> [DIRECTIONS] Please restate the listing word for word, omitting the images.

> [INFORMATION SUPPLIED]

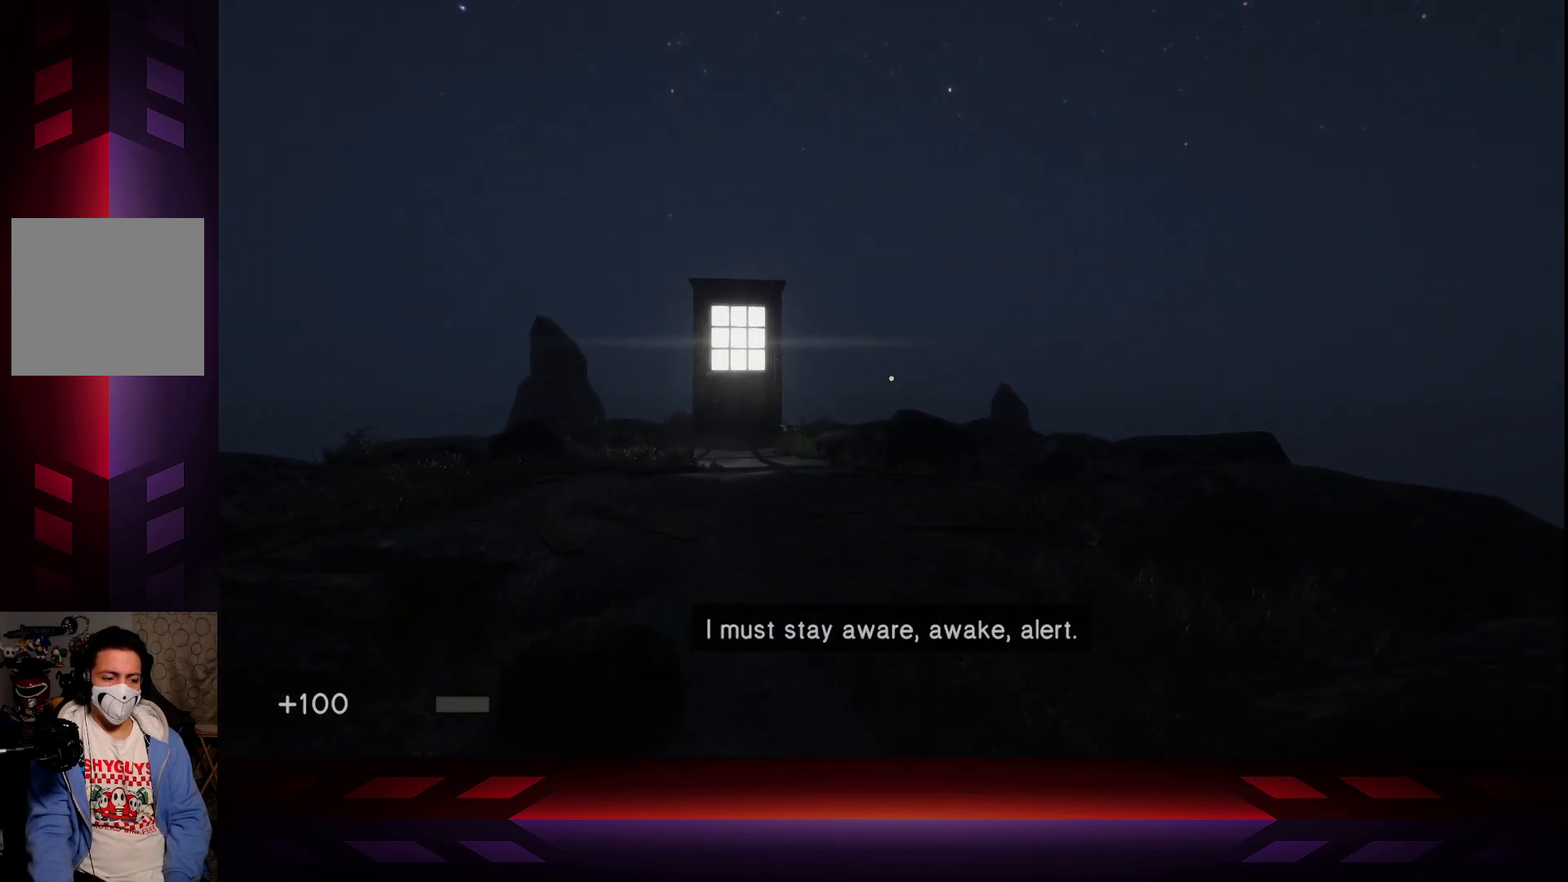
{"buttons": [], "left_stick": "up", "right_stick": "center", "events": []}
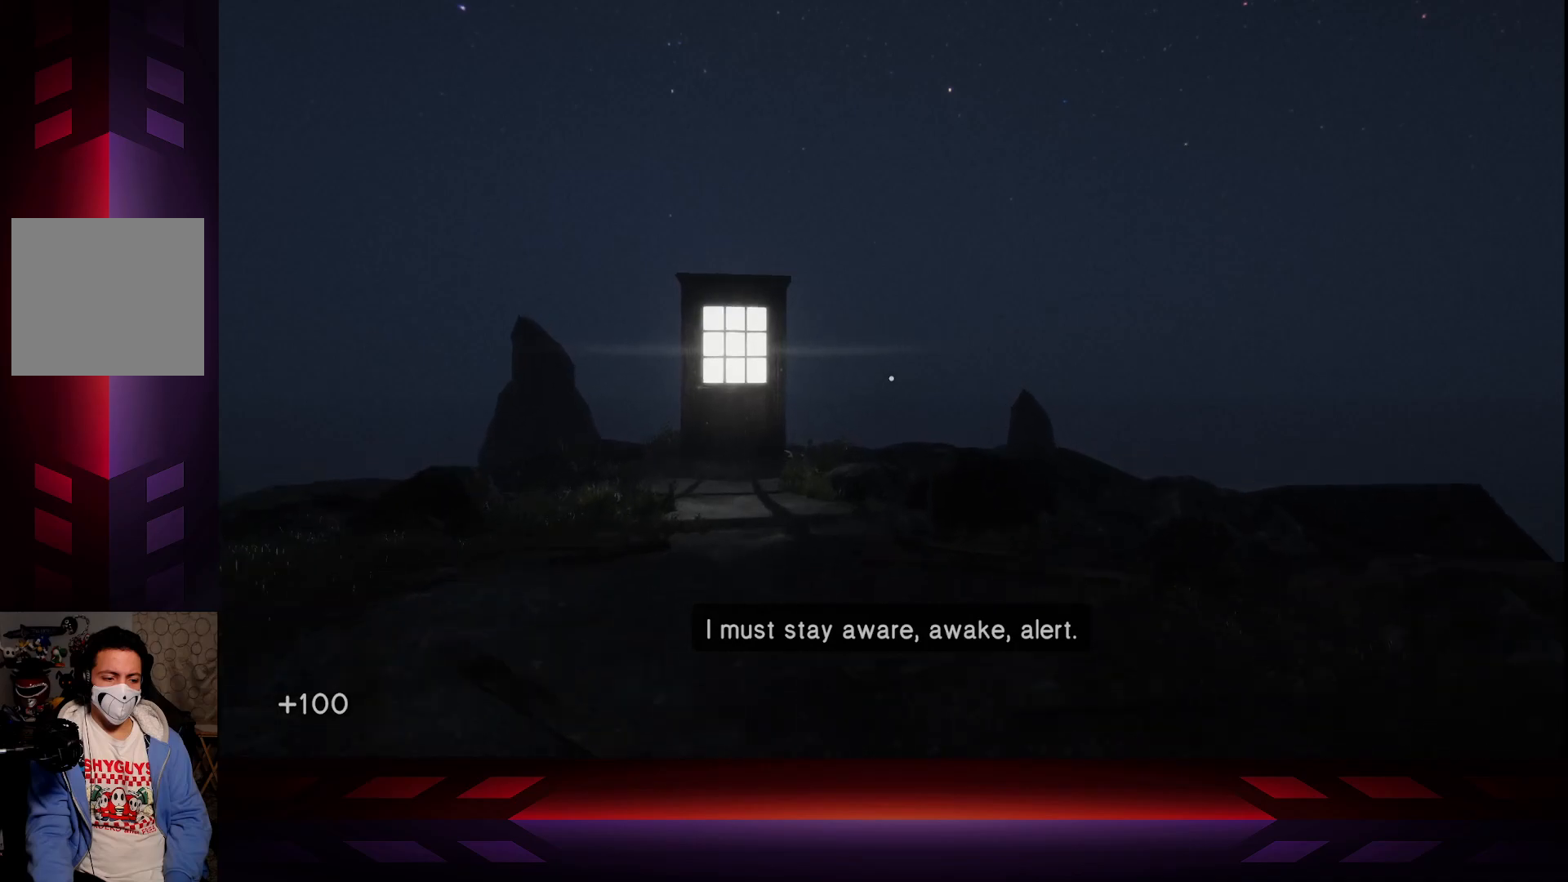
{"buttons": [], "left_stick": "up", "right_stick": "center", "events": []}
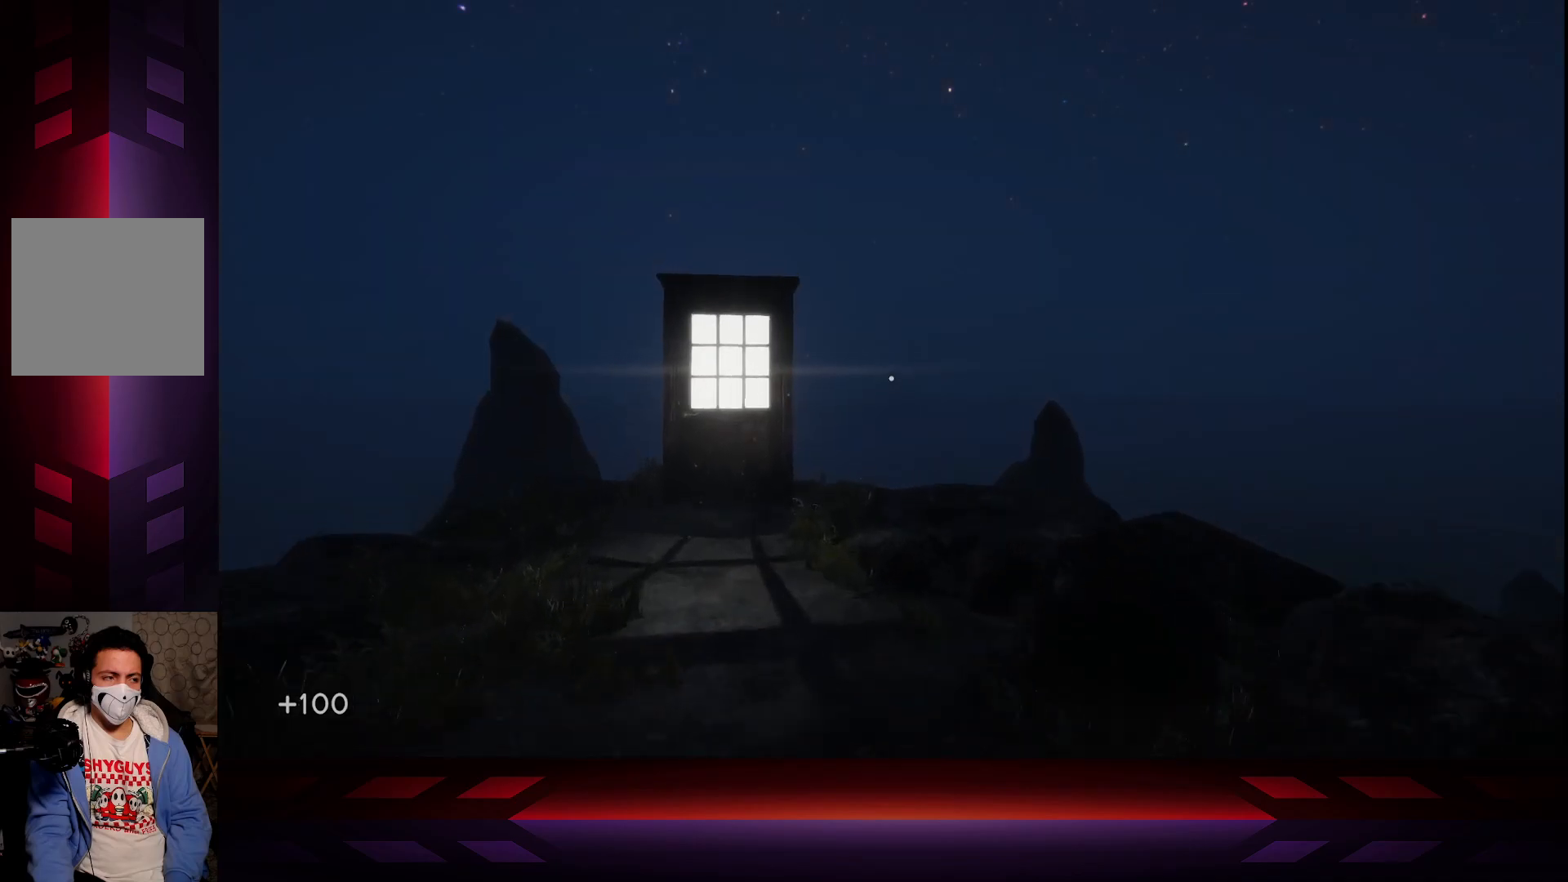
{"buttons": [], "left_stick": "up", "right_stick": "center", "events": []}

> [ANSWER AREA]
{"buttons": [], "left_stick": "up", "right_stick": "center", "events": []}
{"buttons": [], "left_stick": "up", "right_stick": "center", "events": []}
{"buttons": [], "left_stick": "up", "right_stick": "center", "events": []}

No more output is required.